** Quoted passage follows **

Good question. So I, surely can I don't know if this specific or this framework would be super useful to them other than an overview of what's possible in thinking through the areas where they might be able to do something. So if we look at the matrix and think, yeah, they'd put in the post-release phase and maybe. Realize that price and offer personalization could be pretty impactful and they might not be doing it yet. So that could be starting point then for them to dive adopting experimentation for that use case. For the audience, I think I said something to about that in, in the beginning, but I think it's more for, yeah, like business people who run the strategy of a company to just challenge the data science and analytics team on what's happening in the different areas. Or just if you want to install an experimentation roadmap as a. As a game publisher, you would probably want to consult this or if you Yeah. Do you need a certain level of ambition and scale, I think, to be making use of this. And, but even if you're a small indie, I think still just glancing over it and seeing, Hey, do, what are we actually doing? Did we do marketability testing for our creatives that we want to use in game? And stuff like that could be quite useful. Because it might not have occurred to you because you only did game design in university and didn't think about marketability testing. So I think even there, this might have some value. But overall it's a bit of a work in progress still, and the audience. Yeah, the, I think is in many different areas. Coming back to what Phil said about the maturity of experimentation also in gaming compared to tech. And it's probably true that the large tech companies run more experiments than the large game companies, at least the more traditional game companies. but still the experimentation programs that you have in gaming are super impressive. And just like even coming back to the challenges we discussed, right? Because the systems are so complex and nuanced, you actually have this richness to play with that is just like phenomenal and interesting. And one company I was thinking about specifically is actually Netflix. cause they are known, right? And very open also about their experimentation programs that they use on the streaming side of things. And they are also, as we all know, a pretty big game publisher by now. And, I actually don't know that they are, or like what they're doing on the gaming site specifically. But

Phillip Black-1:

doing absolutely nothing. Interesting. Don't waste your time.

Julian:

wow, that's harsh. You mean in experimentation or Generally

Chris:

Netflix.

** End of Quoted passage **
** Listed records follows **

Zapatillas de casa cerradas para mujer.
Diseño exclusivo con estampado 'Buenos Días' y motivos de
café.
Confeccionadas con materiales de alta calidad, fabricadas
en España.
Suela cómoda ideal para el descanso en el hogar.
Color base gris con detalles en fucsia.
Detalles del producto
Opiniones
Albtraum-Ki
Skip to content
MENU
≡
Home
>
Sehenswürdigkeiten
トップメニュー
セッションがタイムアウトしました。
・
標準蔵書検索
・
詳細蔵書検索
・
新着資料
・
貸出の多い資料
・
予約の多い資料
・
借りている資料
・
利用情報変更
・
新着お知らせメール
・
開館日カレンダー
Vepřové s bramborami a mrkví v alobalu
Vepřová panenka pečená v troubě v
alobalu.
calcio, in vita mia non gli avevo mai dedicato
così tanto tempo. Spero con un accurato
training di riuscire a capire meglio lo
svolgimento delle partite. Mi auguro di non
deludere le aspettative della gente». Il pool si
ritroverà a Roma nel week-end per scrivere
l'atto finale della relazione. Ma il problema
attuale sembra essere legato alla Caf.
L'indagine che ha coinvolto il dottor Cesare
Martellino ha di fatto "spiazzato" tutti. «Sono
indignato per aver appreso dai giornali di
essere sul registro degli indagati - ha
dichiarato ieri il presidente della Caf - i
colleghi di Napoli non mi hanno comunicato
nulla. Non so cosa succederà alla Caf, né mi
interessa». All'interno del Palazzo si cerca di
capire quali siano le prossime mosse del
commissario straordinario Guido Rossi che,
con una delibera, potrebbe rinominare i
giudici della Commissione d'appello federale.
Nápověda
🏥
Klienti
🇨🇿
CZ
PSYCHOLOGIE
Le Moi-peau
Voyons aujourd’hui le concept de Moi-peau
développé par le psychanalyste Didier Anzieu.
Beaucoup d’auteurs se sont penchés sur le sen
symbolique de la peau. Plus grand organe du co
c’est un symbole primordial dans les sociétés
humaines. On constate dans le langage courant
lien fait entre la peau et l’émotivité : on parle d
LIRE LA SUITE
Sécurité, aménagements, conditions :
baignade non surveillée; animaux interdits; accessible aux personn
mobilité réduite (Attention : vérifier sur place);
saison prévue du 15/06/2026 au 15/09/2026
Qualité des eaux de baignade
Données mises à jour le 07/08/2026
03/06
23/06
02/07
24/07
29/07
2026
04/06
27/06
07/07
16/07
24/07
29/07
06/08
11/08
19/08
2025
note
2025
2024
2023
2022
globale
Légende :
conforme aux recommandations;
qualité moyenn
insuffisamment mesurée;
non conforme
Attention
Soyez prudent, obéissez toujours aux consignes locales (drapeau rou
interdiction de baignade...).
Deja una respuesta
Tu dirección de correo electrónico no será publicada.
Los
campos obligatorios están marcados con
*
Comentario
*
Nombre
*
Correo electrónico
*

** End of Listed records **
** Listed records follows **

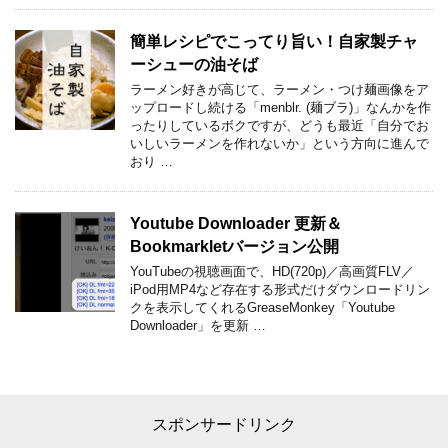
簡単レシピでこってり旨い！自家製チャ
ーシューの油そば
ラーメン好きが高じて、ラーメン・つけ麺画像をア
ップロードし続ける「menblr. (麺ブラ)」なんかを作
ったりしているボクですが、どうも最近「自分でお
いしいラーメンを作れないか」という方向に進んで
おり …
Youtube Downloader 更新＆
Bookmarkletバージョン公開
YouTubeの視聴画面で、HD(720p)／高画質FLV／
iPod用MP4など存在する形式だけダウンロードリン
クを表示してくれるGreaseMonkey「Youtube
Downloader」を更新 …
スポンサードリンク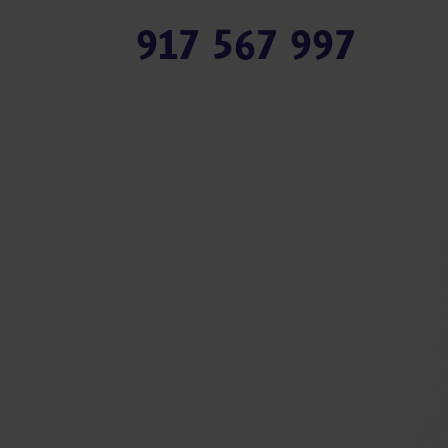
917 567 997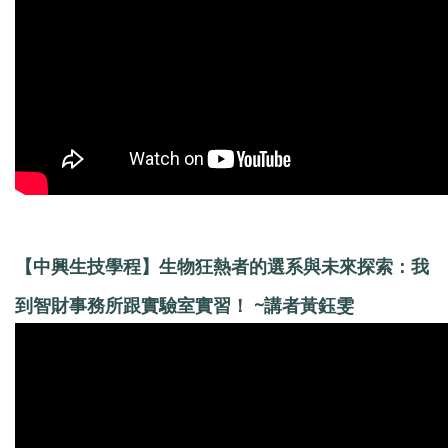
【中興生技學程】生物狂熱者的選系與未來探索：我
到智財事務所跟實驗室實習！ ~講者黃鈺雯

** End of Listed records **

In the transcript about experimentation in gaming, which company is named as being open about the experimentation programs it uses on the streaming side?

Netflix